Although pioneers in any new technology have a first-mover advantage, later entrants into the space are by no means locked out. The reason is that later entrants are able to take a fresh look at the problem that needs to be solved and the limitations of the initial solutions, and are thus able to avoid, at least in theory, the mistakes of earlier entrants. HP Labs feels that it has taken advantage of the extra time to come up with three important innovations

  • Automated, intelligent block size optimization — HP uses a “variable chunk” size approach; chunks being blocks of data that have to be managed during the deduplication process; StoreOnce leverages what HP calls a TTTD (two threshold, two divisor) algorithm to reduce the average chunk size and variability between chunks; the advantage is greater deduplication efficiency .

  • Sparse indexing — An index helps to keep track of all the places where a chunk has been used; each time a new chunk is read, a check has to be made to see if the chunk already exists; the less that the deduplication software has to read in doing this, the more efficient the system performs; HP Labs has developed what it calls a sparse index that matches the new data to old data in a fraction of the time of other similar technologies.

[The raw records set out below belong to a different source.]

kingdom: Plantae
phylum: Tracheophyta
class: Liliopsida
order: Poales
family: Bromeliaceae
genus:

  • Smart data and index layout —Traditionally, data becomes fragmented as it is deduplicated, and that leads to very slow read/recover times; HP's data/index matching scheme keeps more chunks local, which helps reduce fragmentation.

    All in all, HP StoreOnce seems to deliver a full, robust data deduplication software solution.

    Knowing other deduplication vendors, I am sure that their respective competitive analysis groups have examined HP’s claims for StoreOnce inside and out and have positioned their products accordingly. The comparative advantages and disadvantages of other products is not the point, however. The point is that HP appears to have a competitive product with StoreOnce and that means that it is in the hunt for D2D sales with a product which can state the company’s case for customers.

    It is a good sign for HP to be a little more proactive even while it waits for the “i’s to be dotted and the t’s to be crossed” on its broader strategic initiatives, which can then be translated into targeted competitive positioning. In addition, it is good to see HP Labs sparking what will likely be a commercially viable enterprise solution. Life has to go on and that means putting revenue bread on the table today as well as preparing tomorrow’s menu.

    At the time of publication, HP is not a current customer of David Hill and the Mesabi Group.